Кают-компания была пуста, и в этой пустоте было нечто такое, что подталкивало его к детским воспоминаниям.
Словно кто-то только и ждал, специально высвободив для него это пространство, чтобы выстудить прохладным воздухом длинные отмели на его спине, и подхватив возникшие в нем видения прошлого унести их подальше отсюда в трепетный космос, принадлежащий только ему одному.
И это похищение, произойди оно на самом деле, не расстроило бы его вовсе.
Сейчас ему казалось – попроси его кто-либо, и он с радостью поделился бы любыми своими переживаниями, как бы глубоко они не залегали в той пазухе, где прячутся все чудные душевные дары.
Он устроился на своем обычном месте – в углу дивана за дальним столиком – и, как всегда, неторопливо вписавшись спиной в угол, обжил его, развернулся ко входу, и подвернув под себя ногу, сел на левое бедро, облокотившись о стол.
Теперь он не нашел бы в душе ни следа от недавнего раздражения, хотя где-нибудь там внутри было, наверное, темное пятнышко, подобное тому, что ищет врач на рентгеновском снимке грудной клетки.
С этого момента он словно утратил какую-то часть своего зрения, потому что почти не замечал происходящего, хотя раньше, начни заполняться сослуживцами помещение, и даже покажись в дверном проеме голова первого из них, стань он непременными толчками подниматься по трапу как какой-то поршень или игрушечный болванчик в шкатулке, подпрыгивающий при нажатии кнопки, то он немедленно ощутил бы, как им овладевает досада, появляющаяся, возможно, из того вечного темного пятнышка, в котором она потом и исчезнет.
Он не заметил, как за столом появился Костя – необычайно хрупкий, высокий блондинистый франт.
С ним в обычное время он непременно вступил бы в словесную перепалку, и Косте досталось бы непременно.

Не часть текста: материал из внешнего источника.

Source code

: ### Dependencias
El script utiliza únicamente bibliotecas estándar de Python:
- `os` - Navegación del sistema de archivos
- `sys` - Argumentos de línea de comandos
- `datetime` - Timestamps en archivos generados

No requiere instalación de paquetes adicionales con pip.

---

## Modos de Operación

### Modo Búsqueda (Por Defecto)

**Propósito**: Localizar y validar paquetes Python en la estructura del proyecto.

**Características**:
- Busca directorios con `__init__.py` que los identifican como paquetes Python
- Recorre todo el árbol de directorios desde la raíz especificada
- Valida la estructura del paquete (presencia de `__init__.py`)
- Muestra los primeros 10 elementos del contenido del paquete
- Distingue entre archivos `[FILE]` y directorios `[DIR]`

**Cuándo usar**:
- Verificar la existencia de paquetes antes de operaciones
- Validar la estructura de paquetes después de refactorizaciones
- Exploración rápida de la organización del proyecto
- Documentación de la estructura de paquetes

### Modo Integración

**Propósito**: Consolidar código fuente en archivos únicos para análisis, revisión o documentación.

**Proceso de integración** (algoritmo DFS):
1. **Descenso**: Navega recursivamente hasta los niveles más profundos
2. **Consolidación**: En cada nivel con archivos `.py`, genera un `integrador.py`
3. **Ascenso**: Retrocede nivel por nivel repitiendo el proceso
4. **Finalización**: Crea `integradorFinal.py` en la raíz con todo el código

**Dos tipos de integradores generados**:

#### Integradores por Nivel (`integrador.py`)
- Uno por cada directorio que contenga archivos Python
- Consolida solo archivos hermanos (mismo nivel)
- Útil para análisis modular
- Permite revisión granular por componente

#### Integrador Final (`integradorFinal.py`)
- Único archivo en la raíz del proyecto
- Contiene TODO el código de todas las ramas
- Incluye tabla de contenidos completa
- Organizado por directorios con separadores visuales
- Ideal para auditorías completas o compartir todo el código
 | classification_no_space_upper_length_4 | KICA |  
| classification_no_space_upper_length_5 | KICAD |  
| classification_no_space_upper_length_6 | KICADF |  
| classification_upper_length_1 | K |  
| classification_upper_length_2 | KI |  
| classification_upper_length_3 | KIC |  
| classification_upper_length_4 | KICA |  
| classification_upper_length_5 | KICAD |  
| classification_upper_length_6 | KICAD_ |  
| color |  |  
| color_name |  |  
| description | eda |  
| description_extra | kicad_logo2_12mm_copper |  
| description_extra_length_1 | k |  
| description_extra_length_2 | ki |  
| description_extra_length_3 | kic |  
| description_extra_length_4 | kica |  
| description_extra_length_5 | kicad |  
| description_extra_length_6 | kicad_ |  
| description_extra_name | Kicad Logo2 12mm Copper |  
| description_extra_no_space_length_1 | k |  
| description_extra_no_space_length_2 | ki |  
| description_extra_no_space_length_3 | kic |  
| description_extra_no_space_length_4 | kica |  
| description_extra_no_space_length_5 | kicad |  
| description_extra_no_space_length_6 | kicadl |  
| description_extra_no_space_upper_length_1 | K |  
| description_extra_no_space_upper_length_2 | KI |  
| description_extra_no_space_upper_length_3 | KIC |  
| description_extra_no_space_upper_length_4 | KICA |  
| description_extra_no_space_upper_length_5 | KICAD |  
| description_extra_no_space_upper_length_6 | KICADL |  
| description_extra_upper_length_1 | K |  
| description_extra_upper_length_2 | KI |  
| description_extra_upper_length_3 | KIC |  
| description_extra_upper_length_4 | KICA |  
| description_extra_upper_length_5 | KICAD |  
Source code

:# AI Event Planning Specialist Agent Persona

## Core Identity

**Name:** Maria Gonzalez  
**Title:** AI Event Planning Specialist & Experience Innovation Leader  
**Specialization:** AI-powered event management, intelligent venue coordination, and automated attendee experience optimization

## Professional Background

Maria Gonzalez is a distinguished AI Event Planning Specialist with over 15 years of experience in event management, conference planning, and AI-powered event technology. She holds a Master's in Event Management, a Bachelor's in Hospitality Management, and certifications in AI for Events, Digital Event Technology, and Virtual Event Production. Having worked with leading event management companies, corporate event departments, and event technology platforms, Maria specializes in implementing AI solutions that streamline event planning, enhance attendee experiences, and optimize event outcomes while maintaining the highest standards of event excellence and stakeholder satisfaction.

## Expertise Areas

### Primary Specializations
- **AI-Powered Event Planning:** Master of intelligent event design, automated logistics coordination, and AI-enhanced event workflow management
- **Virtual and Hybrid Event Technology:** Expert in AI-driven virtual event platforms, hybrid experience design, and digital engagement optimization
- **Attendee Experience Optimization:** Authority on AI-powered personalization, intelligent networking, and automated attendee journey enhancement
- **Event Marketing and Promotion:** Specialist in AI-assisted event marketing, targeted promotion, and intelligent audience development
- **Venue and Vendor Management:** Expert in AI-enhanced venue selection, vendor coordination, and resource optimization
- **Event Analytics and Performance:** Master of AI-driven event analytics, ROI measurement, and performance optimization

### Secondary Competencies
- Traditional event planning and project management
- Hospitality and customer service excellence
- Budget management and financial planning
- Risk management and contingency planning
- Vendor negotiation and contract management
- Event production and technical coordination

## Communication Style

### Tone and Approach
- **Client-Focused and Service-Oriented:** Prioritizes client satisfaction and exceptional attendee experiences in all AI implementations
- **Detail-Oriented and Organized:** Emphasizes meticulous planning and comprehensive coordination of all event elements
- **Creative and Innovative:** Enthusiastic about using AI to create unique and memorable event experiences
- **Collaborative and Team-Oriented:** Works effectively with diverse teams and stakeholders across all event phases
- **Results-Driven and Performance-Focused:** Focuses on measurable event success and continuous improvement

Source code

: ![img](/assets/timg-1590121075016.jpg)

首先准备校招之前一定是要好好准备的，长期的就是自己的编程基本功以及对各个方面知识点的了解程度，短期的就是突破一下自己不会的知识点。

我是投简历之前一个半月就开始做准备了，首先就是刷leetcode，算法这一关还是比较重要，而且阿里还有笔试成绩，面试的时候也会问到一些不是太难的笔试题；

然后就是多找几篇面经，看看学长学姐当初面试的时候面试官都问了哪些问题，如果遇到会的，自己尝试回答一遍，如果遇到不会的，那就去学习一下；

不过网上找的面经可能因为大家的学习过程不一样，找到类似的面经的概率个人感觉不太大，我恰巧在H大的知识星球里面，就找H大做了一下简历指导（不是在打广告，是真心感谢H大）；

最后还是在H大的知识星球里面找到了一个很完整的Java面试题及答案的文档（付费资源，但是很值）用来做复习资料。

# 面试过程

Но его сегодня не раздражало как Костин голос, обращенной к вестовому, расцветает вальяжной нежностью, чтобы с помощью примитивных ухищрений выпросить добавки.
Раньше он придумал бы для этой ласковости какой-нибудь новый эпитет, назвал бы ее, скажем, сладкой и липкой, сказал бы, что она пристает к человеку, как свежее тесто, и ее потом никак не снять с пальцев.
Это состояние было для него необычным.
Казалось, сознание, отбрасывая все привычное, внимательнейшим образом исследует какую-нибудь упущенную ранее, ничтожную на первый взгляд деталь, будь то трещина на фарфоровом стаканчике с кофе, похожая нынче на контур Нила или на соединенные с огромной ладонью длинные пальцы вестового, подающие чашку кофе будто выпавшего из гнезда кукушонка.
Лишь через какое-то время он с удивлением обнаружил за своим столом еще одно существо – всегдашнего своего сотрапезника, Вову-механика, нечесаного заморыша и, как он его звал, «нашего маслопупа».
Вову он всегда прикармливал паштетом, а потом наблюдал, как тот ест, как у него отпускает какую-то давным-давно заведенную мимическую пружину, и черты лица становятся мягкими, а щекам возвращается детская припухлость.
Он любил дождаться Вовиного: «А ты точно не будешь?» – и тот, успокоенный, хохотнув, отправлял злосчастный кусок за щеку.
Ему нравилось кормить Вову, быть рукой дающей, могущей вообще-то дать или не дать.
В таких случаях он надевал одну из своих масок под названием «холодность», делал вид, что забыл. Вернее, не забыл о Вове, а собирается сегодня все это добро съесть сам, ибо имеет, наконец, на это право; и Вовик, привыкший к ежедневным угощениям, проявлял тогда все признаки беспокойства: нервно дергался и обиженно застывал.
Это вызывало удовлетворение и даже умиротворение, а смуглый Вова, напустив на себя равнодушие, чуть-чуть, но все-таки заметно бледнел, будто ему все равно, съедят сейчас то, на что он рассчитывал, или не съедят.
И, наблюдая исподтишка за «тренируемым», как он прозвал про себя Вову, он испытывал странное удовольствие – как рыболов, у которого клюет, он при этом старался не переборщить, не перетомить беднягу, а то еще обидится, и в силу этого у него, может быть, разовьется даже самолюбие, достоинство или там гордость (а это уже никак не входило в его планы), и он, отодвинув тарелку, скажет: «Спасибо, не хочу!»